Am Fam Physician. 2017;95(12):766-767
Related article: Alzheimer Disease: Pharmacologic and Nonpharmacologic Therapies
Author disclosure: No relevant financial affiliations.
In this issue of American Family Physician, Dr. Epperly and colleagues review therapies for managing the cognitive and functional symptoms of Alzheimer disease.1 Although the review discusses nonpharmacologic therapies, it focuses primarily on medications that are widely used in practice. Indeed, prescriptions for medications to treat cognitive impairment have increased worldwide as much as sixfold over the past decade.2
As the authors point out, these medications—which in controlled trials result in a statistically significant improvement in cognitive function—often do not make much real-life difference for patients. That is because these medications are studied in clinical trials with large sample sizes, in which even small differences calculate as statistically significant. Those statistically significant differences in cognition amounted to only a two- or three-point improvement on a 70-point scale in one study 3 and a 0.8-point improvement on a 30-point scale in another.4 These minimal changes typically do not translate into meaningful improvements in the daily life of patients with Alzheimer disease. Most importantly, these medications do not alter the course of the disease.
It is certainly reasonable to try these medications; Alzheimer disease is devastating, and even minor short-term improvements in cognition can be beneficial to patients and their families. However, cognitive decline will inevitably continue, and as pointed out in a previous editorial in American Family Physician, clinicians should be ready to discontinue these medications if there is no meaningful difference in a patient's functional status.5 Unfortunately, failure to discontinue these medications is common.
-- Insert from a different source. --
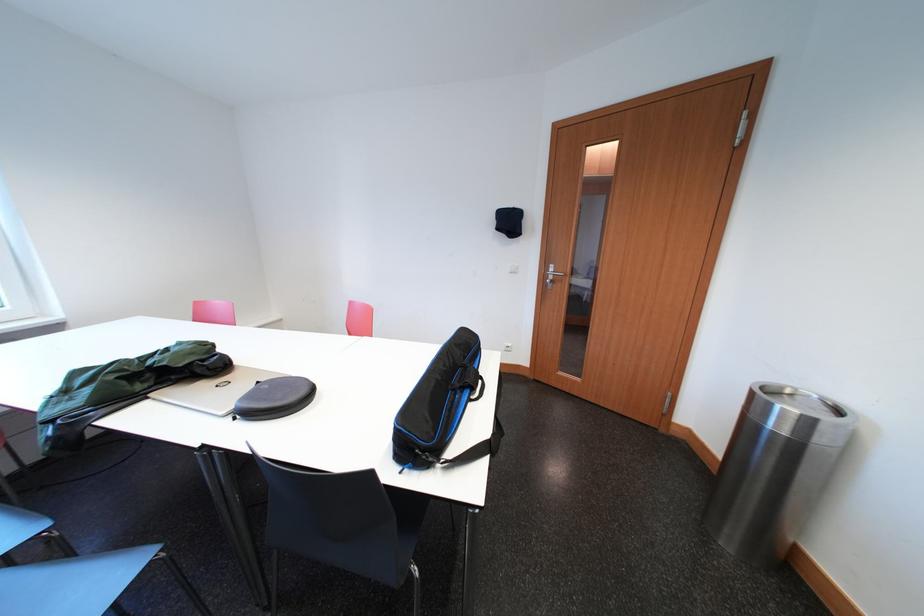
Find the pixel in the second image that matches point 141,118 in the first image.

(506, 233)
A substantial percentage of patients with Alzheimer disease still receive them, even in the advanced stages when no important benefit is possible.6 This unnecessarily exposes patients to adverse drug effects, and they continue to incur considerable cost.7
Dr. Epperly and colleagues point out that exercise, mental stimulation programs, enjoyable leisure activities, and occupational therapy can be helpful. Rather than focusing on medications to achieve a small temporary difference in cognition, patients and families might be better served if we focused more on nonpharmacologic treatments such as these, and on more important issues, such as advance directives, driving, living arrangements, caregiver support, and home safety (Table 1). Unlike medications, which are easy to prescribe, these issues can be challenging for physicians, patients, and families. As a result, they are often considered too late or not at all.
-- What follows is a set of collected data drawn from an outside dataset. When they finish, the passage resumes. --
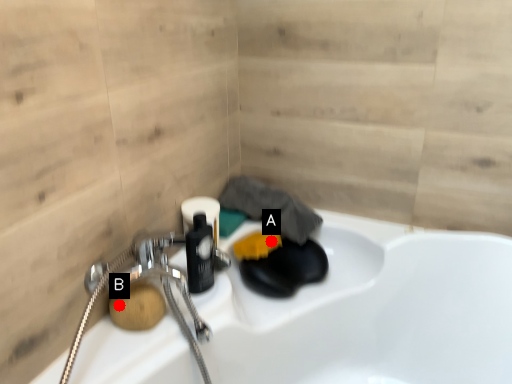
Question: Two points are circled on the image, labeled by A and B beside each circle. Among these points, which one is nearest to the camera?

Choices:
 (A) A is closer
 (B) B is closer

Answer: (B)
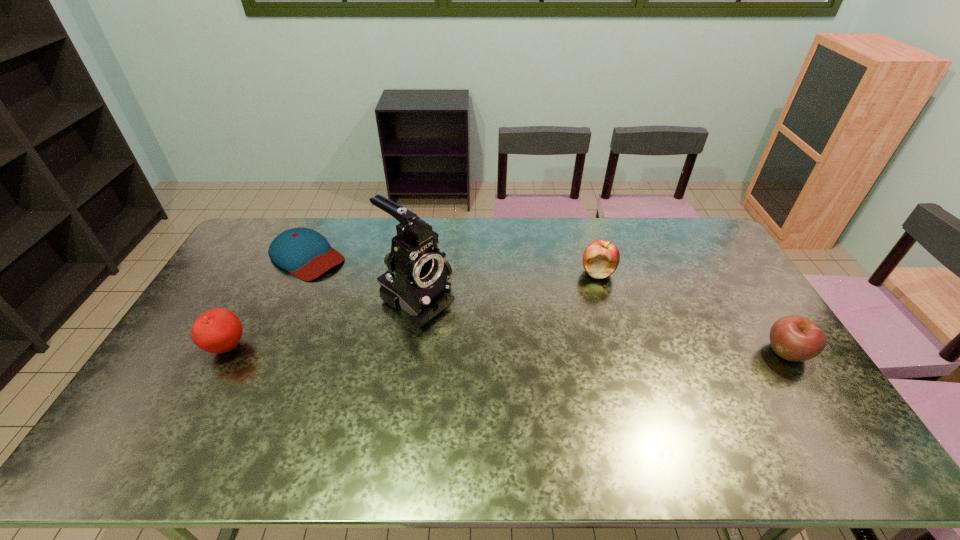
Find the location of a particular element. vacant position located 0.330m on the bitten side of the second apple from left to right is located at coordinates (505, 313).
Management of Alzheimer disease should begin at the time of diagnosis with a discussion about goals of care, taking into consideration the patient's comorbidities, overall prognosis, available resources, and values, and the preferences of the patient and his or her family. Then, rather than reacting to isolated issues, a comprehensive plan with shared decision-making should form the framework for ongoing care.
Advance directives are the cornerstone that guides care in a life-limiting illness such as Alzheimer disease. But even among patients with severe dementia, a recent study indicates that only 40% of patients in nursing homes and 27% of those in the community have treatment-limiting advance directives.8 The result is often futile treatments and unnecessary costs. How many of these patients might have had advance directives if their physician had discussed it with them early in the course of their illness?
Living arrangements and caregiver support are also important. Who will care for the patient when independent living is no longer possible? Can we minimize stress for family members unexpectedly thrust into caretaker roles?9 Where will the patient live? What is the appropriate balance between safety and independence? Can arrangements be made early to avoid less-than-optimal decisions when urgent situations occur?
Clinicians should routinely discuss driving with patients diagnosed with dementia. The only recent study on this issue indicates that as many as 43% of patients with dementia who drive will have a car crash.10 There is a validated, easy-to-use instrument (Clinical Dementia Rating [CDR], http://knightadrc.wustl.edu/cdr/PDFs/CDR_Table.pdf) to help clinicians assess a patient's suitability for driving. Although the five-item instrument does not specifically assess driving skills, a practice guideline from the American Academy of Neurology gives it an A-level rating for determining whether a patient is at risk of unsafe driving.11 A normal score on the CDR is zero; patients who score 0.5 or 1 have an 11% or 24% chance, respectively, of failing an on-road driving test. More information about the CDR is available at http://alzheimer.wustl.edu/cdr/cdr.htm. When there is concern about a patient's ability to drive safely, organizations such as the American Automobile Association and the AARP can help arrange driving evaluations that include on-road driving tests. Pursuing such evaluations is an important step that many clinicians do not take.
Helping with these issues will likely benefit patients and families more than prescribing medications that provide, at best, marginal short-term improvements. However, it requires time, knowledge of community resources, and the ability to access them. New Medicare reimbursement codes for care coordination and cognitive function assessments should help address these issues.12,13 We encourage clinicians to include them in care plans for patients with Alzheimer disease.